Tensor-native semantic cache and distributed data plane — PrismLib
Project description
PrismLib
Tensor-native semantic cache and distributed data plane.
Two products, one mathematical core:
| Product | Component | Deployed on | Install |
|---|---|---|---|
| PrismCache | In-process LLM cache | App node | pip install "prismlib[cache]" |
| PrismDriver | Server Wrapper (daemon) | DB node | pip install "prismlib[wrapper]" |
| PrismDriver | DLL Driver (in-process) | App node | pip install "prismlib[fabric]" |
PrismDriver is a two-node system: the Server Wrapper runs as an OS daemon on the same machine as your database, intercepts WAL/binlog changes, vectorizes rows, and streams them over CHORUS Fabric to the DLL Driver on your app server.
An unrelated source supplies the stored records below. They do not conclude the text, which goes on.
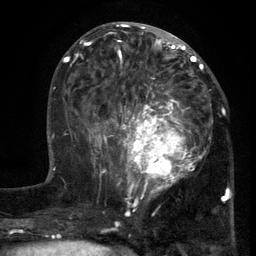
Breast MRI (dynamic contrast-enhanced), one axial slice; slice 54 of 134 in the series (ordered by position); cropped to one breast; dynamic contrast-enhanced series, time point 2 of 6 at this slice position (early post-contrast); 3 T; TE 2.7 ms, TR 5.5 ms; 256 × 256 image matrix, field of view 170 × 170 mm. Female patient.
Outlined on this slice (semi-automatic segmentation, software-assisted and operator-edited):
- enhancing-tissue mask used for the functional tumour volume (all voxels passing the contrast-enhancement thresholds inside the analysis volume; usually the tumour): bounding box [x1, y1, x2, y2] px = [103, 86, 213, 201]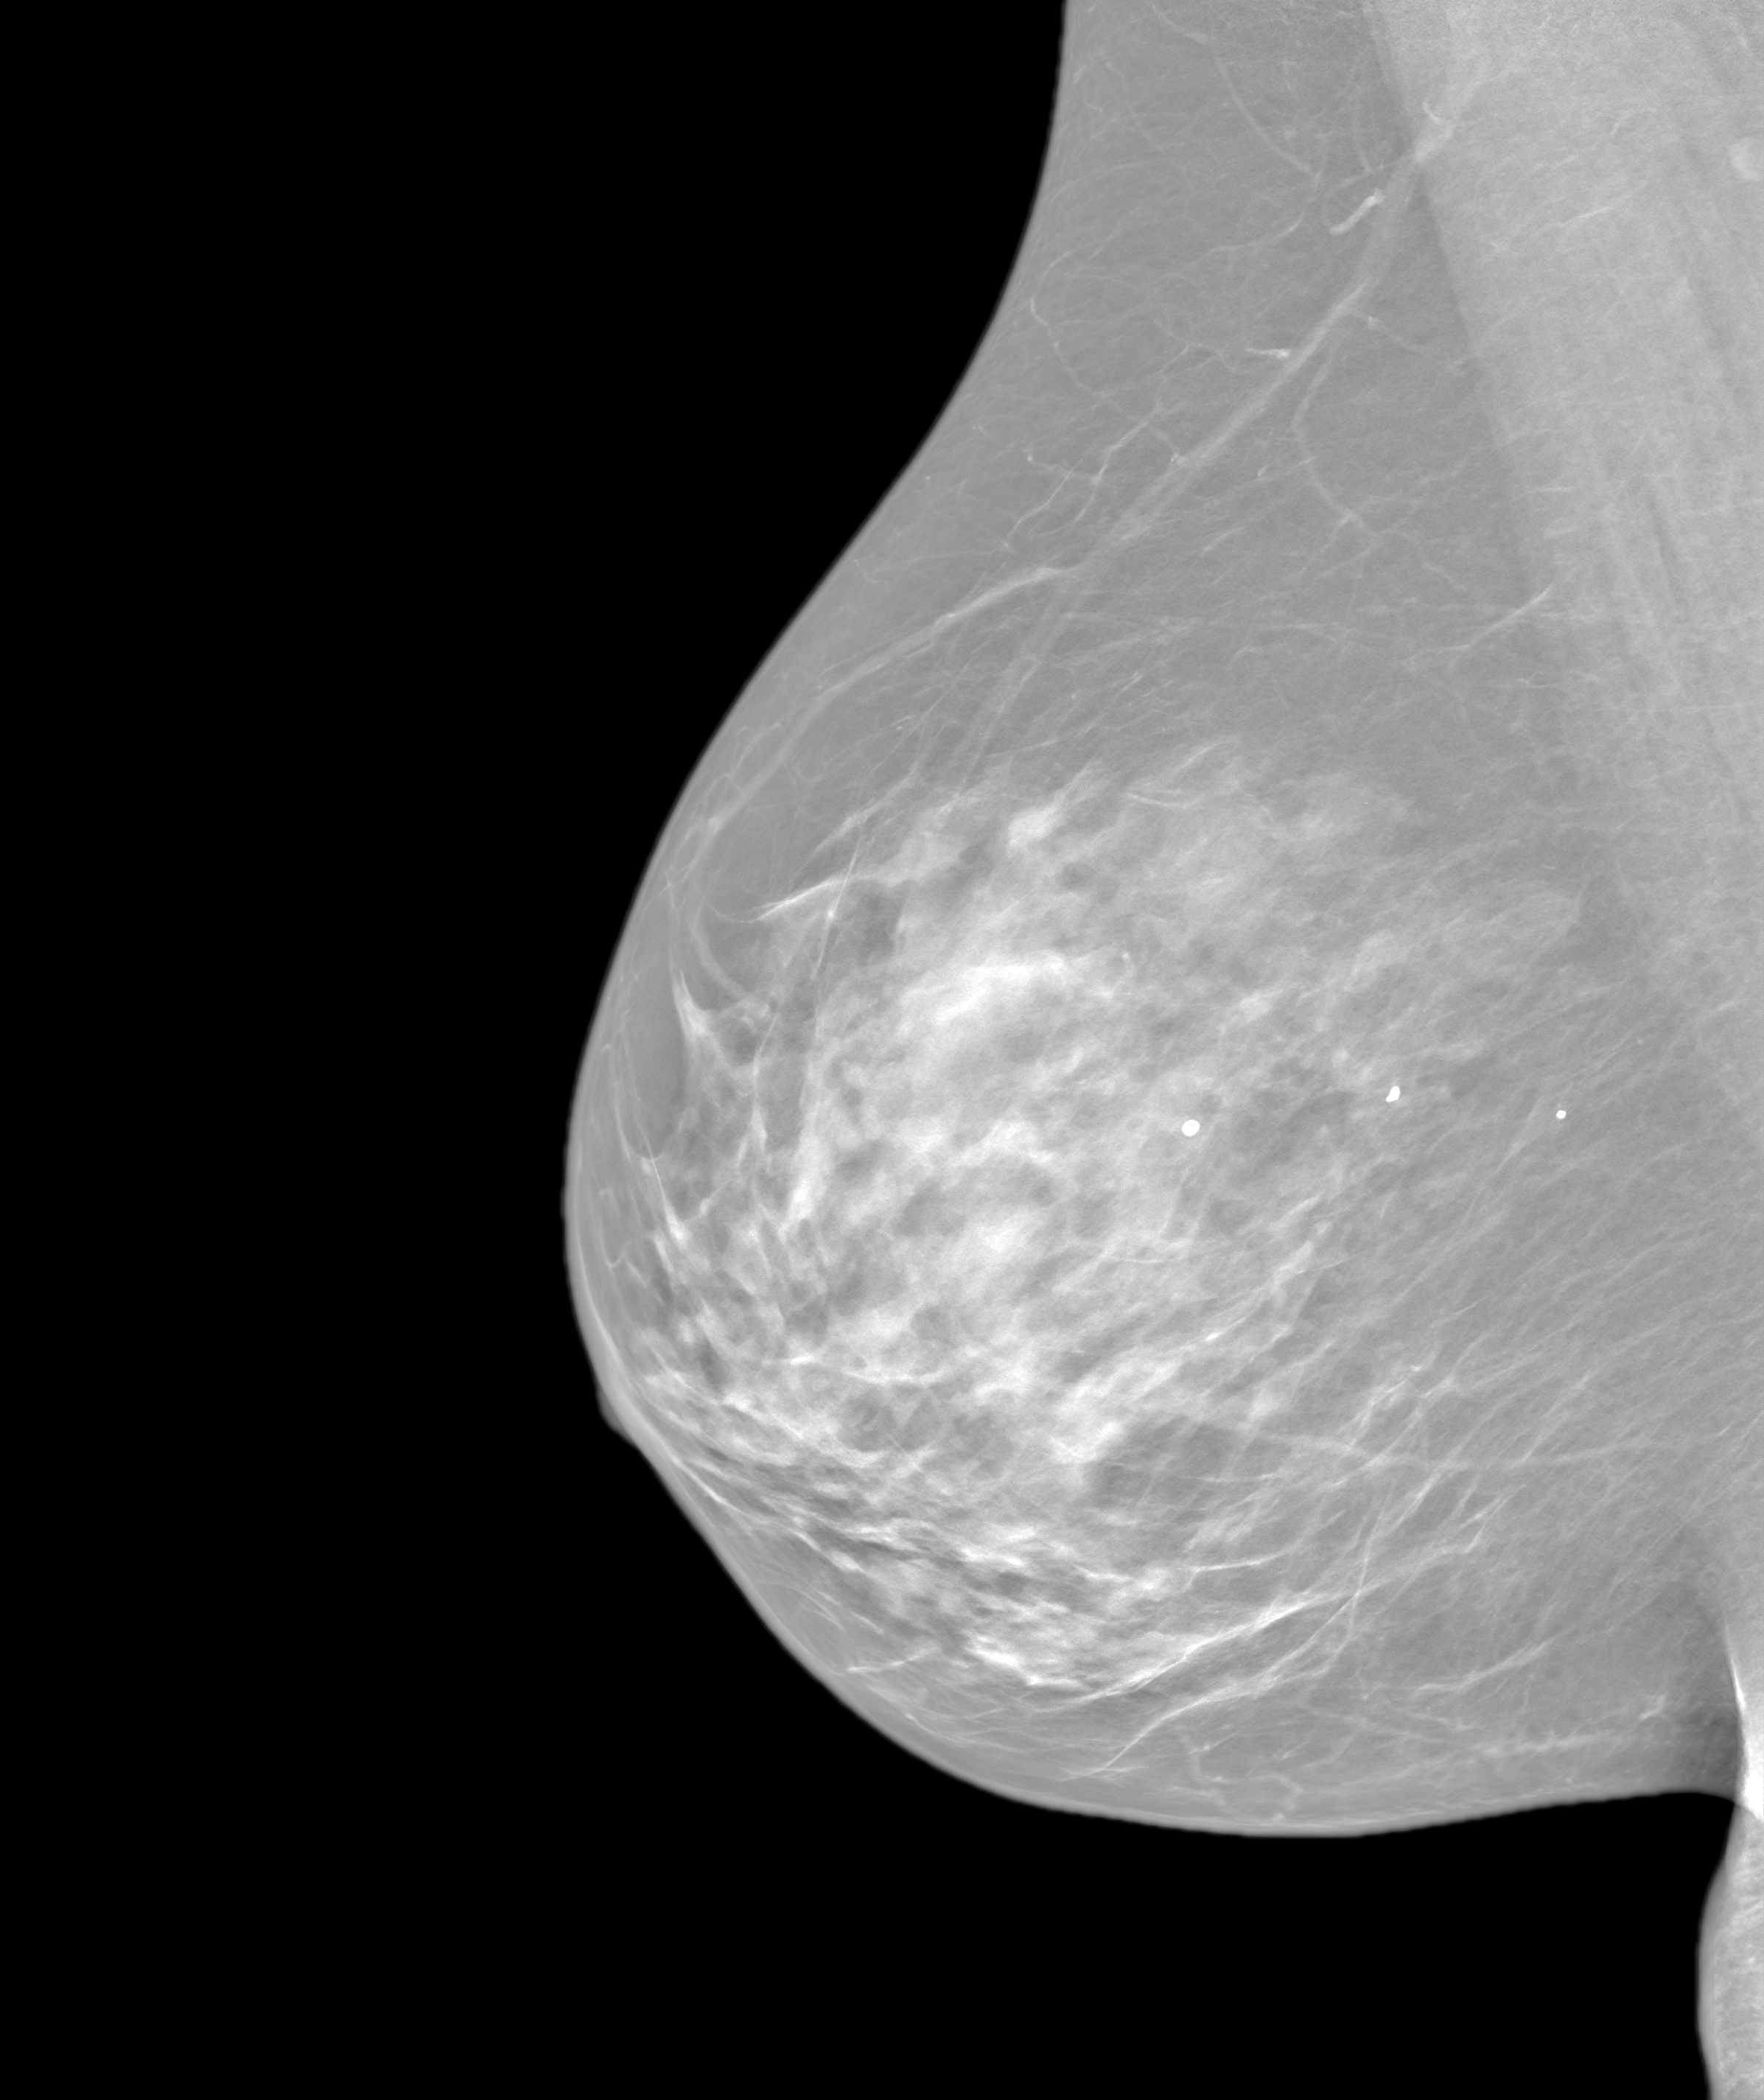
Screening examination. Patient: female, 66 years.
Image type: synthesized 2-D view from tomosynthesis. Breast: right. Projection: MLO view.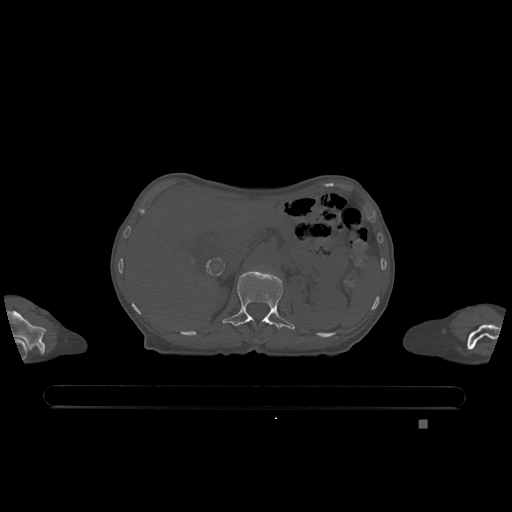
CT including the spine, one axial slice; position 477 of 1317 along the scan axis; bone window (W 1800 / L 400 HU); 0.5 mm slice thickness; 512 × 512 image matrix. Female patient, age 74 years. Case-level facts recorded for this patient, not image findings: primary cancer: lung.
Outlined on this slice (semi-automatically segmented with operator editing):
- L1 vertebra: bounding box <222,270,295,330> (left, top, right, bottom; pixels)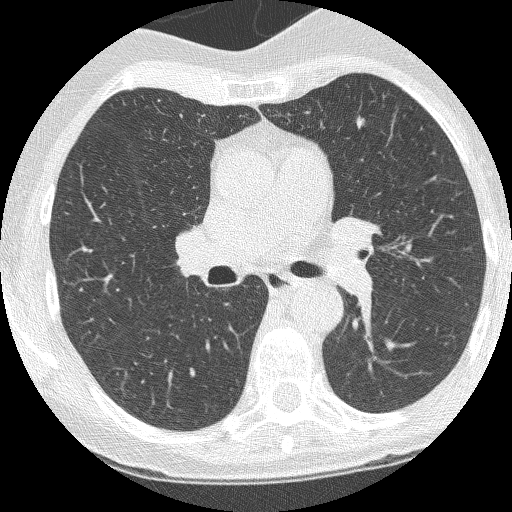
Low-dose screening chest CT, axial slice; third screening round (two years after baseline); lung window (W 1500 / L -600 HU); 1.25 mm slice thickness; slice 158 of 247 in the series; 512 × 512 image matrix. Female participant, aged 60 years at enrolment. Current smoker at enrolment.
Expert-annotated lung lesion, bounding box (x1, y1, x2, y2) in pixels: (346, 110, 375, 142). The screening reader recorded 2 non-calcified nodules or masses ≥4 mm on this exam (left upper lobe, left upper lobe); which of them this box marks is not recorded. Lung cancer was diagnosed 37 days after this screen: adenocarcinoma, NOS, left upper lobe, moderately differentiated (G2), stage IA (AJCC 6th edition), 6 mm at pathology.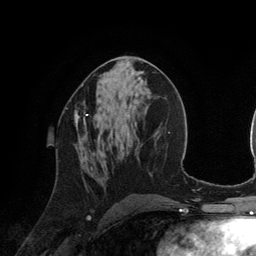
Breast MRI (dynamic contrast-enhanced), one axial slice. Slice 64 of 134 in the series (ordered by position). Cropped to one breast. Dynamic contrast-enhanced series, time point 2 of 6 at this slice position (early post-contrast). 3 T. TE 2.8 ms, TR 6.9 ms. 1.2 mm slice thickness. 256 × 256 image matrix, field of view 190 × 190 mm. Female patient.
Outlined on this slice (semi-automatically segmented with operator editing):
- enhancing-tissue mask used for the functional tumour volume (all voxels passing the contrast-enhancement thresholds inside the analysis volume; usually the tumour): box from (x=75, y=100) to (x=88, y=131) px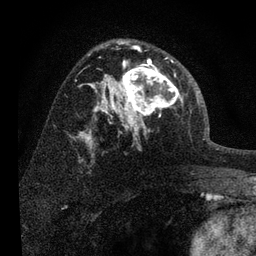
Breast MRI, one axial slice; position 47 of 80 along the scan axis; cropped to one breast; dynamic contrast-enhanced series, time point 2 of 7 at this slice position (early post-contrast); 3 T; TE 2.2 ms, TR 6 ms; 256 × 256 image matrix, field of view 140 × 140 mm. Female patient.
Structures marked on this image (semi-automatic segmentation, software-assisted and operator-edited):
- enhancing-tissue mask used for the functional tumour volume (all voxels passing the contrast-enhancement thresholds inside the analysis volume; usually the tumour): box from (x=108, y=57) to (x=190, y=139) px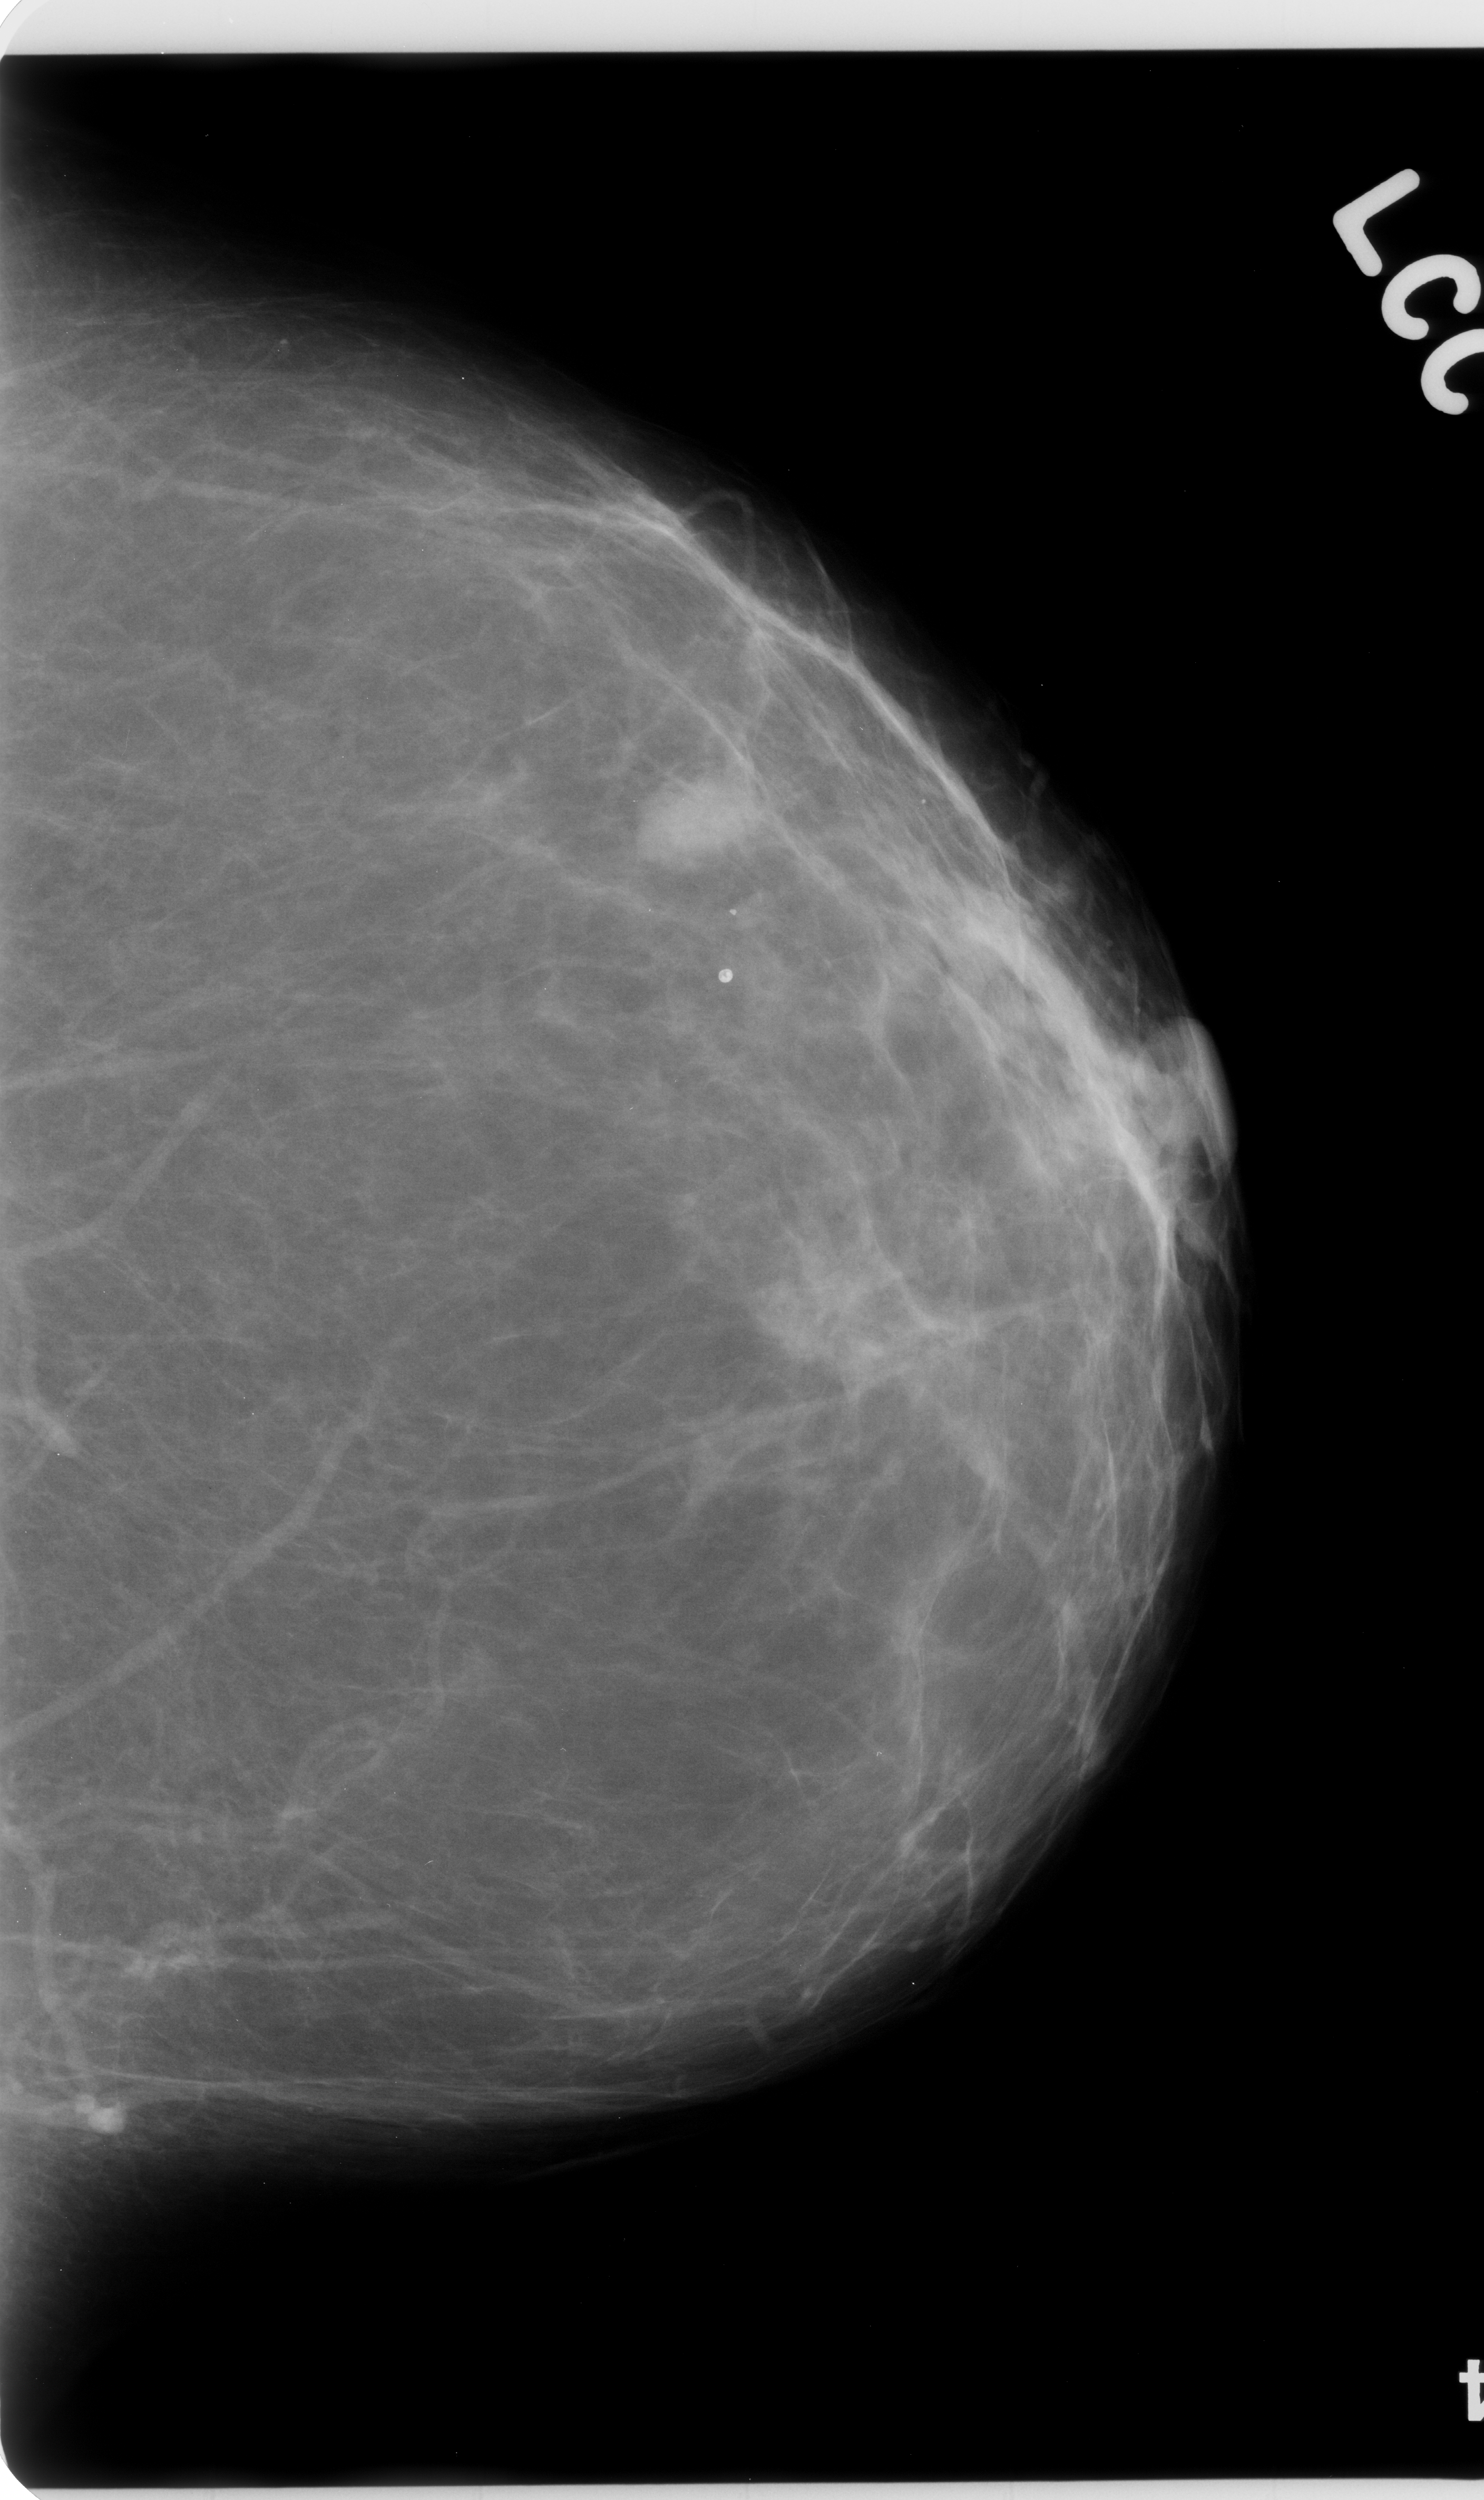
Mammogram (digitized film), left breast, CC view, breast composition: almost entirely fatty (BI-RADS density category 1 of 4).
Abnormality record for this image: mass, shape oval, margins microlobulated; BI-RADS assessment category 4; subtlety rating 5 on a 1 (subtle) to 5 (obvious) scale; pathology result (as recorded, not read from the image): malignant.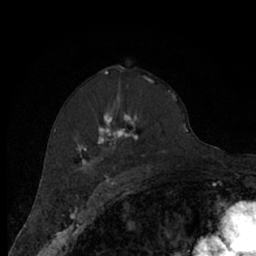
Breast MRI (dynamic contrast-enhanced), one axial slice. Cropped to one breast. Dynamic contrast-enhanced series, time point 2 of 7 at this slice position (early post-contrast). 1.5 T. TE 3 ms, TR 6.2 ms. 256 × 256 image matrix, field of view 150 × 150 mm. Female patient.
Structures marked on this image (semi-automatic segmentation, software-assisted and operator-edited):
- enhancing-tissue mask used for the functional tumour volume (all voxels passing the contrast-enhancement thresholds inside the analysis volume; usually the tumour): bounding box [x1, y1, x2, y2] px = [76, 80, 176, 173]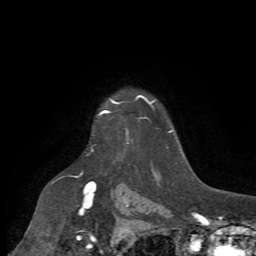
Breast MRI (dynamic contrast-enhanced), one axial slice. Position 56 of 72 along the scan axis. Cropped to one breast. Dynamic contrast-enhanced series, time point 2 of 7 at this slice position (early post-contrast). 1.5 T. TE 4.2 ms, TR 8.7 ms. 256 × 256 image matrix, field of view 180 × 180 mm. Female patient.
Structures marked on this image (semi-automatic segmentation, software-assisted and operator-edited):
- enhancing-tissue mask used for the functional tumour volume (all voxels passing the contrast-enhancement thresholds inside the analysis volume; usually the tumour): bounding box [x1, y1, x2, y2] px = [91, 101, 129, 151]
The driver keeps a local PrismResonance index warm so reads never leave the process.
Built on two open-source InsightIts libraries:
- PrismResonance — the wave-memory similarity engine powering every cache lookup and local vector index
- CHORUS Fabric — the gRPC binary streaming protocol that carries encrypted float32 tensor frames from the Server Wrapper to the DLL Driver
Installation
# Semantic LLM cache only
pip install "prismlib[cache]"
# With OpenAI embeddings
pip install "prismlib[cache,cache-openai]"
# With Anthropic/Voyage embeddings
pip install "prismlib[cache,cache-anthropic]"
# With Ollama (local models)
pip install "prismlib[cache,cache-ollama]"
# DB driver (app node)
pip install "prismlib[fabric]"
# Server Wrapper daemon (DB node — Linux/macOS)
pip install "prismlib[wrapper]"
prism-wrapper --config /etc/prism/wrapper.toml
# Everything
pip install "prismlib[all]"
Use Cases
PrismCache
Drop-in LLM response cache
Save 60-80% of LLM API calls by serving semantically identical queries from cache. Paraphrases hit the cache — "How do I reset my password?" and "I forgot my password, help" return the same answer without a second LLM call.
from prism.cache import PrismCache
cache = PrismCache.build(tenant_id="my-app", llm_model="gpt-4o")
def ask(question: str) -> str:
return cache.get_or_call(
query=question,
call_fn=lambda: openai_client.chat.completions.create(
model="gpt-4o",
messages=[{"role": "user", "content": question}],
).choices[0].message.content,
)
Multi-tenant SaaS — isolated caches per customer
Each tenant gets a mathematically isolated cache space (JL projection seeded by tenant ID). One customer's cached answers never bleed into another's.
from prism.cache import PrismCache
def get_cache(tenant_id: str) -> PrismCache:
return PrismCache.build(tenant_id=tenant_id, llm_model="gpt-4o-mini")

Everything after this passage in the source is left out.